Work instruction
Output exactly the lines that run from the line with "The two sides" to the end of the material, both ends included, and no other lines.

Supplied data
####
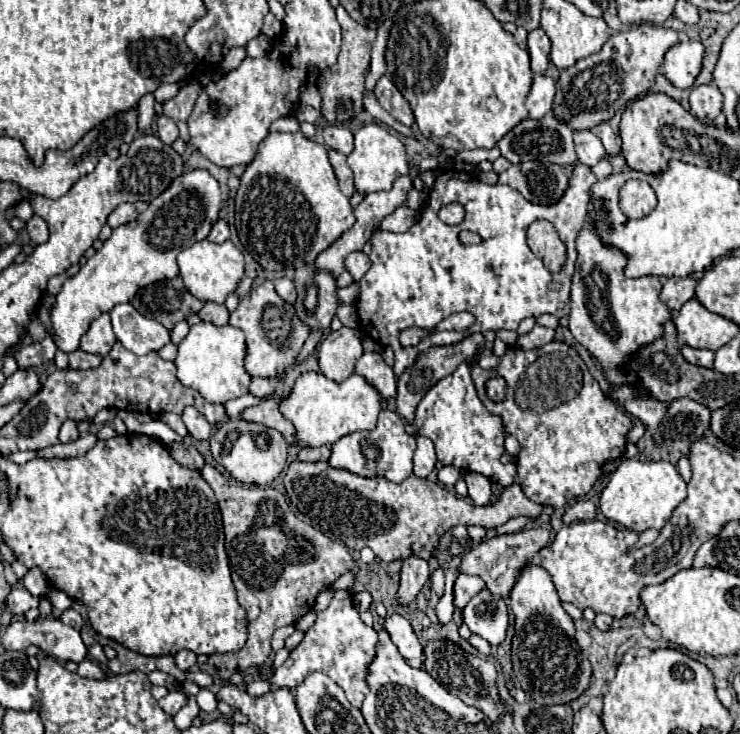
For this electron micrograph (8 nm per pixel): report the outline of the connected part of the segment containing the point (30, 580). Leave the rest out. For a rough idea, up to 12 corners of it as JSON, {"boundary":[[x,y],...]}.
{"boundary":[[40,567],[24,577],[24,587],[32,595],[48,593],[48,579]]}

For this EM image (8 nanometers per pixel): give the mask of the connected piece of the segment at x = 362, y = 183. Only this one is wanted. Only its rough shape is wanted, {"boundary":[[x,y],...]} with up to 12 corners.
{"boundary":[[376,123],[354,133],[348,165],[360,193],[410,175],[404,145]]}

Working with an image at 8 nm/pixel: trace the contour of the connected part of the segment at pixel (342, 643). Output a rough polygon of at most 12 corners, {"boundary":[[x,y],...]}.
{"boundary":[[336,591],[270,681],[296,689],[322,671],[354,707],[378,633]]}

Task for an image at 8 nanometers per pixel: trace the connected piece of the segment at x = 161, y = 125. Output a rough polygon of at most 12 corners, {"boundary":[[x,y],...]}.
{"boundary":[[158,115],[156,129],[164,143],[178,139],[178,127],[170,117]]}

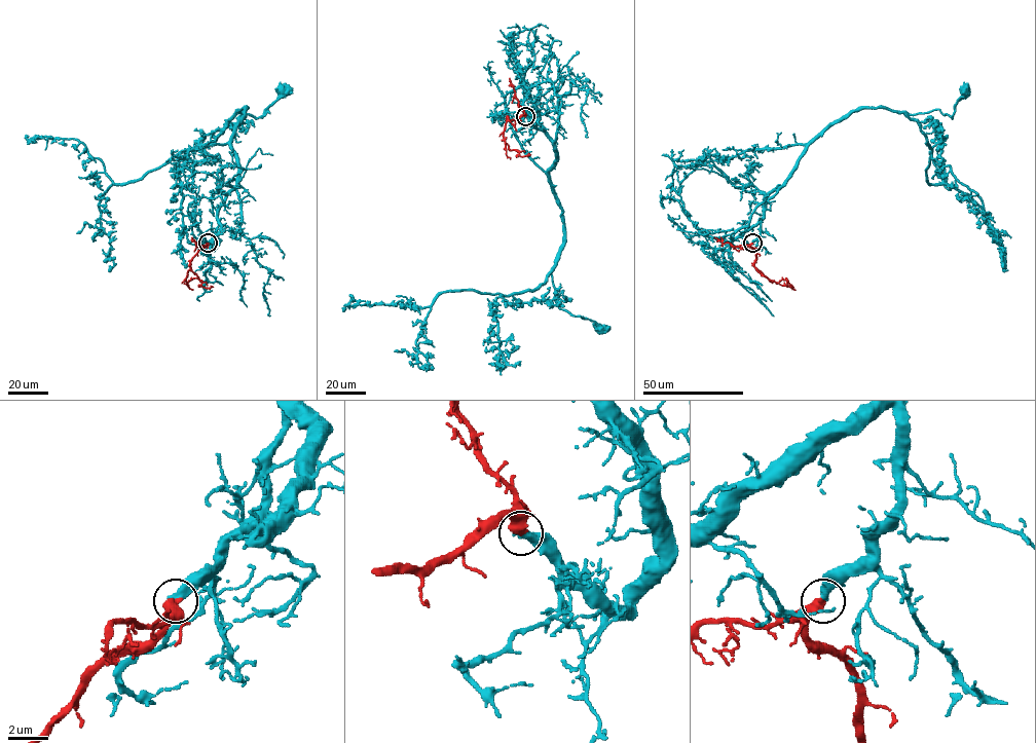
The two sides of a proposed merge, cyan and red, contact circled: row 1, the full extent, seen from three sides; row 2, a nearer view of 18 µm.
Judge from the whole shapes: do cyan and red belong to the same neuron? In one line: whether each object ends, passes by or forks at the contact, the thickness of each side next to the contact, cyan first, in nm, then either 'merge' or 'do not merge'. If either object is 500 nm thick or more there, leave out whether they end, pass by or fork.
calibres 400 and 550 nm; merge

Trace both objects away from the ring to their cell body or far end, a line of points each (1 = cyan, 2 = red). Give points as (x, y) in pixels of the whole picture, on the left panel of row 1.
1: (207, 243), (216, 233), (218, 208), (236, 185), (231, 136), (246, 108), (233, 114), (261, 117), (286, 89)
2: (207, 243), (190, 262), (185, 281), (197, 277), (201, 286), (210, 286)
####
Output of the exercise
The two sides of a proposed merge, cyan and red, contact circled: row 1, the full extent, seen from three sides; row 2, a nearer view of 18 µm.
Judge from the whole shapes: do cyan and red belong to the same neuron? In one line: whether each object ends, passes by or forks at the contact, the thickness of each side next to the contact, cyan first, in nm, then either 'merge' or 'do not merge'. If either object is 500 nm thick or more there, leave out whether they end, pass by or fork.
calibres 400 and 550 nm; merge

Trace both objects away from the ring to their cell body or far end, a line of points each (1 = cyan, 2 = red). Give points as (x, y) in pixels of the whole picture, on the left panel of row 1.
1: (207, 243), (216, 233), (218, 208), (236, 185), (231, 136), (246, 108), (233, 114), (261, 117), (286, 89)
2: (207, 243), (190, 262), (185, 281), (197, 277), (201, 286), (210, 286)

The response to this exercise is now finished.